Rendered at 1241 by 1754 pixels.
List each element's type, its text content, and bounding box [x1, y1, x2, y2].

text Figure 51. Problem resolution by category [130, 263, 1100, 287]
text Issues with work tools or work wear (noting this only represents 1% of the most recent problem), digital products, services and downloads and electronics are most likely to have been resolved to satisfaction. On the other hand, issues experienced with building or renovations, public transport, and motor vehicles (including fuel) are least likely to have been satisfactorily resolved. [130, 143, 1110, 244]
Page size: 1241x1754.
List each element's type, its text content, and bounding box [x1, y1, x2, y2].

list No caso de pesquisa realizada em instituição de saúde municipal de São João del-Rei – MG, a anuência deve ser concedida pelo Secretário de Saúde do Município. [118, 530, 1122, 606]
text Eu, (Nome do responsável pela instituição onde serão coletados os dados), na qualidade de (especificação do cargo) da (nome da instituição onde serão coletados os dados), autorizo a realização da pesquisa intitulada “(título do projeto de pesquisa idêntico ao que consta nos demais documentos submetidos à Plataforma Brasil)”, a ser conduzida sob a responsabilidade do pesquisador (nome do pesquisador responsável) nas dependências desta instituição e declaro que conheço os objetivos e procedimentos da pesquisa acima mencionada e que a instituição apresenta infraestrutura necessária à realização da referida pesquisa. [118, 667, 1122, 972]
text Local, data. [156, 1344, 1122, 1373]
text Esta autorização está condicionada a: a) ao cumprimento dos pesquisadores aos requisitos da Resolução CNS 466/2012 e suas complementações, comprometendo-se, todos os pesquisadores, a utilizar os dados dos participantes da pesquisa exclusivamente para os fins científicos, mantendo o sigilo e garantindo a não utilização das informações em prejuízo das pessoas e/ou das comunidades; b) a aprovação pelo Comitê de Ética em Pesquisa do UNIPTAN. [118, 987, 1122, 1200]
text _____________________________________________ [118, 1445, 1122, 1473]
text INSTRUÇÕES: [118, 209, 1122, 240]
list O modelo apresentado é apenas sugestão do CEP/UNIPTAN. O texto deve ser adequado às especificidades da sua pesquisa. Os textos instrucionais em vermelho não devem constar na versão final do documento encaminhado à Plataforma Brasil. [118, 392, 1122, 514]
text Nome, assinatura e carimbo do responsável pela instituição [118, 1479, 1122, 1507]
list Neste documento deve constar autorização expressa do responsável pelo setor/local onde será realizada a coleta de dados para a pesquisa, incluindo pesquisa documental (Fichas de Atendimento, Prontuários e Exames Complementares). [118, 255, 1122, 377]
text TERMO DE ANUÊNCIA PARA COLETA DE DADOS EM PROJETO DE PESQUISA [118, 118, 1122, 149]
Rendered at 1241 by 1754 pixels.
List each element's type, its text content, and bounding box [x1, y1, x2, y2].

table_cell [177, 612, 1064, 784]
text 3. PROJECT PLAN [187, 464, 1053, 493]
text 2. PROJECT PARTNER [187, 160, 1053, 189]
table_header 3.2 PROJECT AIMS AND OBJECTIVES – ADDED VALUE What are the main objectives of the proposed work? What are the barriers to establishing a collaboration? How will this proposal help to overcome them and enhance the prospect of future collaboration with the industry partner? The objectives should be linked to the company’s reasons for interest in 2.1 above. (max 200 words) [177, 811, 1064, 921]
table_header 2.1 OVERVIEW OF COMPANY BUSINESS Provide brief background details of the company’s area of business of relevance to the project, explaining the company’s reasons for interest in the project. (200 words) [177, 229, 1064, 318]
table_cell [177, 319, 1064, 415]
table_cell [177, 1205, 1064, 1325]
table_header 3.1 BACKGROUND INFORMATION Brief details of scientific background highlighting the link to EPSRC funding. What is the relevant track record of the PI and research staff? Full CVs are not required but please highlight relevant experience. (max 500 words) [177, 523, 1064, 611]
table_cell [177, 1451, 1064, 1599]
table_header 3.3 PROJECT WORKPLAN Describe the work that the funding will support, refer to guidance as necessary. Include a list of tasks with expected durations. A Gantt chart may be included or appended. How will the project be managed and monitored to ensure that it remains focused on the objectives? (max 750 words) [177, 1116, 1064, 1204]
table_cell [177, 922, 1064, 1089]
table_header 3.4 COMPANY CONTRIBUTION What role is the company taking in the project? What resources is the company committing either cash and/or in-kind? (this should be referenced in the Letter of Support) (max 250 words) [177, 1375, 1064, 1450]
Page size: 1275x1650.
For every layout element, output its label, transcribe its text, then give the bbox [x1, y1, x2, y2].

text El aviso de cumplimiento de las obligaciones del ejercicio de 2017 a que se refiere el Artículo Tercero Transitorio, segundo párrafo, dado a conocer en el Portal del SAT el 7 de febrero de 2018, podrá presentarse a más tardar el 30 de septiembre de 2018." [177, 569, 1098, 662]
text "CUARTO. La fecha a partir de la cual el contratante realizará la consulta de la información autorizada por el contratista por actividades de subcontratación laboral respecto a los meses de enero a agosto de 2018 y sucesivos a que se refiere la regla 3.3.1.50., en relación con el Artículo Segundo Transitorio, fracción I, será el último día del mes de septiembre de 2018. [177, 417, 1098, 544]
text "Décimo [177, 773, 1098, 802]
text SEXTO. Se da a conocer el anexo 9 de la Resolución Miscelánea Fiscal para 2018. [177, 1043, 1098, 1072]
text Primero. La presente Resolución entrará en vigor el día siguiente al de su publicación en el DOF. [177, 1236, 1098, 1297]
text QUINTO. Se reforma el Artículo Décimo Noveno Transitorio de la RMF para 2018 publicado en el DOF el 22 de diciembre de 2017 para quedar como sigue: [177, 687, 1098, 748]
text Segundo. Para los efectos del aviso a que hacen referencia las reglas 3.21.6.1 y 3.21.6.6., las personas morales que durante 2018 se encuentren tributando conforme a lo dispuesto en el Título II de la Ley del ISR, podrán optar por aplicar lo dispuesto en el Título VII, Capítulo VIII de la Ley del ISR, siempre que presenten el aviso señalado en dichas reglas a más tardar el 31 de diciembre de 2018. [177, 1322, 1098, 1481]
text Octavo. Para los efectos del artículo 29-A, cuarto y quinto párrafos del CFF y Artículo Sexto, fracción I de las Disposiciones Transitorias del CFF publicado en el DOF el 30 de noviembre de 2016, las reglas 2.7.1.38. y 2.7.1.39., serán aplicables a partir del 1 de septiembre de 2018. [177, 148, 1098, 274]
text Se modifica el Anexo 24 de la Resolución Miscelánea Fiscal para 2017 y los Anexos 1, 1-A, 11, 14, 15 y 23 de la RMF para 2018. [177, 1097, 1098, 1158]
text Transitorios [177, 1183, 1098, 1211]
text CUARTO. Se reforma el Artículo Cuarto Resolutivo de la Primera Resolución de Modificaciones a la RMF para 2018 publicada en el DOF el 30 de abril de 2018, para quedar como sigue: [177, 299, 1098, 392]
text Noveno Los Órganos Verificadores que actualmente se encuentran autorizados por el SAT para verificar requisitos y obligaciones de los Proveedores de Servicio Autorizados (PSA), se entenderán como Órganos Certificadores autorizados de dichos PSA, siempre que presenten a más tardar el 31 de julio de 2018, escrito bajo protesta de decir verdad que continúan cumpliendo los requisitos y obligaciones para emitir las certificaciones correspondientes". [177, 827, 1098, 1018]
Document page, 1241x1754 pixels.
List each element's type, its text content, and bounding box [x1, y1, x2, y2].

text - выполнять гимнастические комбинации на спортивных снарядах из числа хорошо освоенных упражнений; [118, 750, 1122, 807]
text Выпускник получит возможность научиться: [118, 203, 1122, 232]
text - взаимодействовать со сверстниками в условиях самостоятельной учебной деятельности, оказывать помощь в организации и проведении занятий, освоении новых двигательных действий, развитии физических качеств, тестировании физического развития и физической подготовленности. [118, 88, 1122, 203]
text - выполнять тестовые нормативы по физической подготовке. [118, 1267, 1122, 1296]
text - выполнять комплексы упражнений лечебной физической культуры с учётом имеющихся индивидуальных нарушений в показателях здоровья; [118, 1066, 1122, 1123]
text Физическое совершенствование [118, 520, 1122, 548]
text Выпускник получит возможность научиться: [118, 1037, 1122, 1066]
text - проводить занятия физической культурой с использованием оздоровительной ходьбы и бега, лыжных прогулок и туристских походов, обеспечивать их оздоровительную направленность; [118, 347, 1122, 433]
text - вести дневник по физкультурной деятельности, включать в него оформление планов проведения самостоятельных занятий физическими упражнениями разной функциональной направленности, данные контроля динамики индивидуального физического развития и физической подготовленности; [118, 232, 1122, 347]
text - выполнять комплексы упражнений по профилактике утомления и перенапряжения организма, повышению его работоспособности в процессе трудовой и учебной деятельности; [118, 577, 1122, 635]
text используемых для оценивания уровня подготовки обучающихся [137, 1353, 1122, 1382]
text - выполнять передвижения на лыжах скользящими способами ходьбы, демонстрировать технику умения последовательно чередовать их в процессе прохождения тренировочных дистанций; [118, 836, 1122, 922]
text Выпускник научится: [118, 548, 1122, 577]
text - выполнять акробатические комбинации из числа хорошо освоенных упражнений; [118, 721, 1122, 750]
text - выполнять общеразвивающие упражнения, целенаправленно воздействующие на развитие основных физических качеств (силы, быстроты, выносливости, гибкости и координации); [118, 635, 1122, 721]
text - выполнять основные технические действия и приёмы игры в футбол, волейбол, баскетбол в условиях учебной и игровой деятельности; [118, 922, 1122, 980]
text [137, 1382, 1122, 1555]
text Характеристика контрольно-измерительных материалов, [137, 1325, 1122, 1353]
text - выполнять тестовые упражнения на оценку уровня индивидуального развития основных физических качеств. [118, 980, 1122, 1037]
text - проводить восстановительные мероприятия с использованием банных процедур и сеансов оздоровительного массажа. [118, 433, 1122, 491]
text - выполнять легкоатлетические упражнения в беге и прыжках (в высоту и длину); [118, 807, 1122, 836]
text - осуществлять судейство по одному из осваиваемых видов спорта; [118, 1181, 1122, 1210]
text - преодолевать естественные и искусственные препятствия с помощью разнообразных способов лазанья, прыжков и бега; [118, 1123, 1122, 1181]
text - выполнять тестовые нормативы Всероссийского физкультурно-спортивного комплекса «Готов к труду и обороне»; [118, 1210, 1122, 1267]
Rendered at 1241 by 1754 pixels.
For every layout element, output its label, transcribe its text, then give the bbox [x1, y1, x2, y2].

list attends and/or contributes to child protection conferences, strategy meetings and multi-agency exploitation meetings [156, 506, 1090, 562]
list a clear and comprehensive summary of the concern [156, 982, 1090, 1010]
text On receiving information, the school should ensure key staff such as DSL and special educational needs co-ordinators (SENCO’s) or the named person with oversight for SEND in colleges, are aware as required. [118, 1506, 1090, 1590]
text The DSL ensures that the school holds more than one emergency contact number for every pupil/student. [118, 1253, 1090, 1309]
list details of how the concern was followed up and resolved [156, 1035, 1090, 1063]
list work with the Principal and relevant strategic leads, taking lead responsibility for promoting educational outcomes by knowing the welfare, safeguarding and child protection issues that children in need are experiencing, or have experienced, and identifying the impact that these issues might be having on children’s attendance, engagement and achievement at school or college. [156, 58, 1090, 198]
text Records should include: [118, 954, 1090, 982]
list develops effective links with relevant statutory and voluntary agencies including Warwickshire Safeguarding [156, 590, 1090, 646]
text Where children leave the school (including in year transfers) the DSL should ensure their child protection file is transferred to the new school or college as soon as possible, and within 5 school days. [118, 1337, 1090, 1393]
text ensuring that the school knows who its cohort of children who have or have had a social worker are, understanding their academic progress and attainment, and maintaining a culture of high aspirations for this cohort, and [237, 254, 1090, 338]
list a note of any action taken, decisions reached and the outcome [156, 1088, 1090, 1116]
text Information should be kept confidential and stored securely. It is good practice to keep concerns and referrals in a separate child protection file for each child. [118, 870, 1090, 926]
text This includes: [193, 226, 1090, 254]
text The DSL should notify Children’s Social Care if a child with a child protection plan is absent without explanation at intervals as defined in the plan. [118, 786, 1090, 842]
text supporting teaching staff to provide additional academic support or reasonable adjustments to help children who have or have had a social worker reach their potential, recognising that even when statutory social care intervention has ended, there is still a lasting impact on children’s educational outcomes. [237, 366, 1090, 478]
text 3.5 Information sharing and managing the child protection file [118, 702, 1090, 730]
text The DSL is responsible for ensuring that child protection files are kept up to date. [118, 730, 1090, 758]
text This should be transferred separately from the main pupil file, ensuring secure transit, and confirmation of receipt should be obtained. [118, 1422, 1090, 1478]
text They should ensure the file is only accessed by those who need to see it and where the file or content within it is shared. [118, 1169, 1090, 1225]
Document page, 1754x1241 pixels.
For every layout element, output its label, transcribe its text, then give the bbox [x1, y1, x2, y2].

* _EXERCISE BRIEF_
From the first line of the listing above to the line that contains "Page size: 1241x1754.", inclusive, restate every line word for word. Nothing else belongs in the answer.

* _RESULT OF THE EXERCISE_
Rendered at 1241 by 1754 pixels.
List each element's type, its text content, and bounding box [x1, y1, x2, y2].

text Figure 51. Problem resolution by category [130, 263, 1100, 287]
text Issues with work tools or work wear (noting this only represents 1% of the most recent problem), digital products, services and downloads and electronics are most likely to have been resolved to satisfaction. On the other hand, issues experienced with building or renovations, public transport, and motor vehicles (including fuel) are least likely to have been satisfactorily resolved. [130, 143, 1110, 244]
Page size: 1241x1754.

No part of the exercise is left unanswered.